Il s’agit d’un projet que nous projetons sur une dizaine d’années et qui nécessite de nombreuses ressources humaines. Le pilotage du projet sera essentiellement réalisé par trois entités : un comité de pilotage, un comité scientifique et un comité technique.

Résultats obtenus

Nous avons pu atteindre et dépasser la plupart de nos objectifs grâce à l’investissement plus rapide que prévu d’un ensemble d’enseignants-chercheurs, ingénieurs pédagogiques, ingénieurs du Numérique et techniciens motivés par ce projet et à la task force dédiée à initier et suivre ce dernier. Cet investissement humain dans les développements des innovations pédagogiques reste encore à renforcer au regard du temps consacré à la recherche qui reste encore à ce jour le principal levier de reconnaissance pour les enseignants-chercheurs par rapport à la charge d’enseignement.
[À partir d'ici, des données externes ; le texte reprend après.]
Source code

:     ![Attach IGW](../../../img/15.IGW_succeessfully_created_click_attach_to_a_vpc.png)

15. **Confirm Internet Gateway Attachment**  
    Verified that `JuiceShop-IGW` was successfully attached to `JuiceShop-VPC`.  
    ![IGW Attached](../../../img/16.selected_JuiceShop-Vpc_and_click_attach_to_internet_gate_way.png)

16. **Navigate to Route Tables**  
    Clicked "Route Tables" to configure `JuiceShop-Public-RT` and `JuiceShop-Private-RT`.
5 années à l’échelle des évolutions du Numérique, est un temps très long qui nous a amenés dans une logique Agile à réviser nos hypothèses de départ aussi bien au niveau technique qu’au niveau des comportements d’apprentissage et d’enseignement.

L’obligation de passer à des formations en distanciel par suite des conséquences de l’épidémie COVID-19 et à l’investissement de prestataires externes spécialisés dans les domaines de l’e-learning et du blended-learning ont aussi contribué grandement à l’atteinte des objectifs.